══ Records shown
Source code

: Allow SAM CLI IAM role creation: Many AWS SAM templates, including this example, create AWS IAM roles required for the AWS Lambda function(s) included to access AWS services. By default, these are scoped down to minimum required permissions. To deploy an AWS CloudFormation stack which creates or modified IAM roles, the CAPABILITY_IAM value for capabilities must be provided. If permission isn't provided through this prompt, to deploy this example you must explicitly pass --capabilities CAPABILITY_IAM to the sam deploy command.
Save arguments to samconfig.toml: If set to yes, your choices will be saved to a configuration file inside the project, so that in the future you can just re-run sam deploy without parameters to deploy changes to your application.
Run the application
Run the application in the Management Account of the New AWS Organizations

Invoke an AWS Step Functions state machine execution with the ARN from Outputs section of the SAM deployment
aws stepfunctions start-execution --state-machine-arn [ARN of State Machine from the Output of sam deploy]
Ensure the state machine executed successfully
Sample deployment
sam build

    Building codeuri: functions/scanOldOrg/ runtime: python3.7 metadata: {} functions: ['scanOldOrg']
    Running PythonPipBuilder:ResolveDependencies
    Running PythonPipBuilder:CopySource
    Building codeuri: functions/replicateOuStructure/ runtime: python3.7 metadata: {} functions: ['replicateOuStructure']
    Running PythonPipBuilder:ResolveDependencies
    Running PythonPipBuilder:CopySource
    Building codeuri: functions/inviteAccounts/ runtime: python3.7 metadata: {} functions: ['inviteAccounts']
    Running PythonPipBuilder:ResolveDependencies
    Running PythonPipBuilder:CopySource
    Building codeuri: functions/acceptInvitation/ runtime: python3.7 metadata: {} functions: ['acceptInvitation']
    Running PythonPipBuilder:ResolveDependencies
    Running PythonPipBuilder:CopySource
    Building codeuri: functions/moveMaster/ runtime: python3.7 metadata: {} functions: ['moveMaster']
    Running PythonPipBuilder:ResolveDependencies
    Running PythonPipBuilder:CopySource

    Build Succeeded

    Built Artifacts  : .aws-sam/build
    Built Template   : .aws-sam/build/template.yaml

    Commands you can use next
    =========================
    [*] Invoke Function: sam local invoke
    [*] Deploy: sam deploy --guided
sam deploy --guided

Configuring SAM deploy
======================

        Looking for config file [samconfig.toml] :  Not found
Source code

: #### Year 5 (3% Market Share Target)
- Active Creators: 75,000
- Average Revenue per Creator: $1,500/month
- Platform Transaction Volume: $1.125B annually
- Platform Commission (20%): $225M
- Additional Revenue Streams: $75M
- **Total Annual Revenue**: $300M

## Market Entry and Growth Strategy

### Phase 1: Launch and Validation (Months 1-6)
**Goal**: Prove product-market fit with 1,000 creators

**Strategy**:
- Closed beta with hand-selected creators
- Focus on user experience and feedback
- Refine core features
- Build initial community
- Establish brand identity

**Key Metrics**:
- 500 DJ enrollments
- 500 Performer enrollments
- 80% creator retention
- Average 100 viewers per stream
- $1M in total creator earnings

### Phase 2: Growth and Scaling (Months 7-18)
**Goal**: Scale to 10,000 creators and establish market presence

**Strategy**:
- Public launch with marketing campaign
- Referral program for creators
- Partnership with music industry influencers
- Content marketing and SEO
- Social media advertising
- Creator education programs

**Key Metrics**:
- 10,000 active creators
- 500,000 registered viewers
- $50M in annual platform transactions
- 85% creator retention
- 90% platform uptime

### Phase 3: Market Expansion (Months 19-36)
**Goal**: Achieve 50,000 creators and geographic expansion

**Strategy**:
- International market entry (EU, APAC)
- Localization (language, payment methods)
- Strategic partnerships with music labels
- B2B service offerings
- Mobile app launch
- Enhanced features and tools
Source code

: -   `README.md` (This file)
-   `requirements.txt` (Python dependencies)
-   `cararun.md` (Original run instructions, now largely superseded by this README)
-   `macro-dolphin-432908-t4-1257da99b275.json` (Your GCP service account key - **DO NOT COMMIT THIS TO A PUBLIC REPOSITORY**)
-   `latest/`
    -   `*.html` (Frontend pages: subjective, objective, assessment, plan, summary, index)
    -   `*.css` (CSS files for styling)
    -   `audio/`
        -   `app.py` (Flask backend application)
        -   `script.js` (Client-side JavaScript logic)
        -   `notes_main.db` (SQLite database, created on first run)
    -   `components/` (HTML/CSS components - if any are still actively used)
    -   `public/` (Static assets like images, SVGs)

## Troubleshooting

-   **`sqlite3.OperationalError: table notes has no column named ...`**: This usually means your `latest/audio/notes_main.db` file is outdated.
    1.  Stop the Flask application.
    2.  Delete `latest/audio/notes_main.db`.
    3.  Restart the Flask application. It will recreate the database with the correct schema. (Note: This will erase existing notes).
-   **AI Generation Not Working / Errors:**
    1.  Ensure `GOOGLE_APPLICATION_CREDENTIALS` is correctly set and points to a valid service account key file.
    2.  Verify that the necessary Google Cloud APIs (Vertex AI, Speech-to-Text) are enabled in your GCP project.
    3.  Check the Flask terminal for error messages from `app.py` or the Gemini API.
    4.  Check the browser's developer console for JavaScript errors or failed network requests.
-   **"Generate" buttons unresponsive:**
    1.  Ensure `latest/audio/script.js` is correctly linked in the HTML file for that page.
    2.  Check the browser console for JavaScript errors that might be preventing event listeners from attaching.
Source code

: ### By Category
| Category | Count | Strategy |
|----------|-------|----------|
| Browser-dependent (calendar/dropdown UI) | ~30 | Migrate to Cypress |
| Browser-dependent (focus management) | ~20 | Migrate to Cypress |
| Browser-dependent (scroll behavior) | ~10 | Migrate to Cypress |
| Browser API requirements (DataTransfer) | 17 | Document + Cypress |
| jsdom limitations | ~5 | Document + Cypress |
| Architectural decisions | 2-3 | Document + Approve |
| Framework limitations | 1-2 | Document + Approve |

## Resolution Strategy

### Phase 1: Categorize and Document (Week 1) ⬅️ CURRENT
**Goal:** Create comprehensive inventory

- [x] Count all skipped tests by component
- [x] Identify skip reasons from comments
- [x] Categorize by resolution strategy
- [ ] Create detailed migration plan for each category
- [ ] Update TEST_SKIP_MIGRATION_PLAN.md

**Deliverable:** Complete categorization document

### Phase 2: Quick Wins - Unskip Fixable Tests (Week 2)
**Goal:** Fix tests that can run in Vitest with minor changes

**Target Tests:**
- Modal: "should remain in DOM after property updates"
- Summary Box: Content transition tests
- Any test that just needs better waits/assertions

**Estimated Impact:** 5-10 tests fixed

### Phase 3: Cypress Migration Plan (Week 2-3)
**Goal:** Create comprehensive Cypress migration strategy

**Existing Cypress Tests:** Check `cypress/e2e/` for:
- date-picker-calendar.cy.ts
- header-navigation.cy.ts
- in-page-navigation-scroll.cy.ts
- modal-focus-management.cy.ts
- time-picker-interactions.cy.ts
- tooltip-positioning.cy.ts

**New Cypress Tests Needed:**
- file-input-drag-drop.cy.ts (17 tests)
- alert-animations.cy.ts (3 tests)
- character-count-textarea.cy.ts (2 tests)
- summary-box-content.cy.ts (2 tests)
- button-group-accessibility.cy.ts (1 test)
════
» **Required work**:
Extract each record, keeping it identical to the original.

» **Response to the task**:
Source code

: Allow SAM CLI IAM role creation: Many AWS SAM templates, including this example, create AWS IAM roles required for the AWS Lambda function(s) included to access AWS services. By default, these are scoped down to minimum required permissions. To deploy an AWS CloudFormation stack which creates or modified IAM roles, the CAPABILITY_IAM value for capabilities must be provided. If permission isn't provided through this prompt, to deploy this example you must explicitly pass --capabilities CAPABILITY_IAM to the sam deploy command.
Save arguments to samconfig.toml: If set to yes, your choices will be saved to a configuration file inside the project, so that in the future you can just re-run sam deploy without parameters to deploy changes to your application.
Run the application
Run the application in the Management Account of the New AWS Organizations

Invoke an AWS Step Functions state machine execution with the ARN from Outputs section of the SAM deployment
aws stepfunctions start-execution --state-machine-arn [ARN of State Machine from the Output of sam deploy]
Ensure the state machine executed successfully
Sample deployment
sam build

    Building codeuri: functions/scanOldOrg/ runtime: python3.7 metadata: {} functions: ['scanOldOrg']
    Running PythonPipBuilder:ResolveDependencies
    Running PythonPipBuilder:CopySource
    Building codeuri: functions/replicateOuStructure/ runtime: python3.7 metadata: {} functions: ['replicateOuStructure']
    Running PythonPipBuilder:ResolveDependencies
    Running PythonPipBuilder:CopySource
    Building codeuri: functions/inviteAccounts/ runtime: python3.7 metadata: {} functions: ['inviteAccounts']
    Running PythonPipBuilder:ResolveDependencies
    Running PythonPipBuilder:CopySource
    Building codeuri: functions/acceptInvitation/ runtime: python3.7 metadata: {} functions: ['acceptInvitation']
    Running PythonPipBuilder:ResolveDependencies
    Running PythonPipBuilder:CopySource
    Building codeuri: functions/moveMaster/ runtime: python3.7 metadata: {} functions: ['moveMaster']
    Running PythonPipBuilder:ResolveDependencies
    Running PythonPipBuilder:CopySource

    Build Succeeded

    Built Artifacts  : .aws-sam/build
    Built Template   : .aws-sam/build/template.yaml

    Commands you can use next
    =========================
    [*] Invoke Function: sam local invoke
    [*] Deploy: sam deploy --guided
sam deploy --guided

Configuring SAM deploy
======================

        Looking for config file [samconfig.toml] :  Not found
Source code

: #### Year 5 (3% Market Share Target)
- Active Creators: 75,000
- Average Revenue per Creator: $1,500/month
- Platform Transaction Volume: $1.125B annually
- Platform Commission (20%): $225M
- Additional Revenue Streams: $75M
- **Total Annual Revenue**: $300M

## Market Entry and Growth Strategy

### Phase 1: Launch and Validation (Months 1-6)
**Goal**: Prove product-market fit with 1,000 creators

**Strategy**:
- Closed beta with hand-selected creators
- Focus on user experience and feedback
- Refine core features
- Build initial community
- Establish brand identity

**Key Metrics**:
- 500 DJ enrollments
- 500 Performer enrollments
- 80% creator retention
- Average 100 viewers per stream
- $1M in total creator earnings

### Phase 2: Growth and Scaling (Months 7-18)
**Goal**: Scale to 10,000 creators and establish market presence

**Strategy**:
- Public launch with marketing campaign
- Referral program for creators
- Partnership with music industry influencers
- Content marketing and SEO
- Social media advertising
- Creator education programs

**Key Metrics**:
- 10,000 active creators
- 500,000 registered viewers
- $50M in annual platform transactions
- 85% creator retention
- 90% platform uptime

### Phase 3: Market Expansion (Months 19-36)
**Goal**: Achieve 50,000 creators and geographic expansion

**Strategy**:
- International market entry (EU, APAC)
- Localization (language, payment methods)
- Strategic partnerships with music labels
- B2B service offerings
- Mobile app launch
- Enhanced features and tools
Source code

: -   `README.md` (This file)
-   `requirements.txt` (Python dependencies)
-   `cararun.md` (Original run instructions, now largely superseded by this README)
-   `macro-dolphin-432908-t4-1257da99b275.json` (Your GCP service account key - **DO NOT COMMIT THIS TO A PUBLIC REPOSITORY**)
-   `latest/`
    -   `*.html` (Frontend pages: subjective, objective, assessment, plan, summary, index)
    -   `*.css` (CSS files for styling)
    -   `audio/`
        -   `app.py` (Flask backend application)
        -   `script.js` (Client-side JavaScript logic)
        -   `notes_main.db` (SQLite database, created on first run)
    -   `components/` (HTML/CSS components - if any are still actively used)
    -   `public/` (Static assets like images, SVGs)

## Troubleshooting

-   **`sqlite3.OperationalError: table notes has no column named ...`**: This usually means your `latest/audio/notes_main.db` file is outdated.
    1.  Stop the Flask application.
    2.  Delete `latest/audio/notes_main.db`.
    3.  Restart the Flask application. It will recreate the database with the correct schema. (Note: This will erase existing notes).
-   **AI Generation Not Working / Errors:**
    1.  Ensure `GOOGLE_APPLICATION_CREDENTIALS` is correctly set and points to a valid service account key file.
    2.  Verify that the necessary Google Cloud APIs (Vertex AI, Speech-to-Text) are enabled in your GCP project.
    3.  Check the Flask terminal for error messages from `app.py` or the Gemini API.
    4.  Check the browser's developer console for JavaScript errors or failed network requests.
-   **"Generate" buttons unresponsive:**
    1.  Ensure `latest/audio/script.js` is correctly linked in the HTML file for that page.
    2.  Check the browser console for JavaScript errors that might be preventing event listeners from attaching.
Source code

: ### By Category
| Category | Count | Strategy |
|----------|-------|----------|
| Browser-dependent (calendar/dropdown UI) | ~30 | Migrate to Cypress |
| Browser-dependent (focus management) | ~20 | Migrate to Cypress |
| Browser-dependent (scroll behavior) | ~10 | Migrate to Cypress |
| Browser API requirements (DataTransfer) | 17 | Document + Cypress |
| jsdom limitations | ~5 | Document + Cypress |
| Architectural decisions | 2-3 | Document + Approve |
| Framework limitations | 1-2 | Document + Approve |

## Resolution Strategy

### Phase 1: Categorize and Document (Week 1) ⬅️ CURRENT
**Goal:** Create comprehensive inventory

- [x] Count all skipped tests by component
- [x] Identify skip reasons from comments
- [x] Categorize by resolution strategy
- [ ] Create detailed migration plan for each category
- [ ] Update TEST_SKIP_MIGRATION_PLAN.md

**Deliverable:** Complete categorization document

### Phase 2: Quick Wins - Unskip Fixable Tests (Week 2)
**Goal:** Fix tests that can run in Vitest with minor changes

**Target Tests:**
- Modal: "should remain in DOM after property updates"
- Summary Box: Content transition tests
- Any test that just needs better waits/assertions

**Estimated Impact:** 5-10 tests fixed

### Phase 3: Cypress Migration Plan (Week 2-3)
**Goal:** Create comprehensive Cypress migration strategy

**Existing Cypress Tests:** Check `cypress/e2e/` for:
- date-picker-calendar.cy.ts
- header-navigation.cy.ts
- in-page-navigation-scroll.cy.ts
- modal-focus-management.cy.ts
- time-picker-interactions.cy.ts
- tooltip-positioning.cy.ts

**New Cypress Tests Needed:**
- file-input-drag-drop.cy.ts (17 tests)
- alert-animations.cy.ts (3 tests)
- character-count-textarea.cy.ts (2 tests)
- summary-box-content.cy.ts (2 tests)
- button-group-accessibility.cy.ts (1 test)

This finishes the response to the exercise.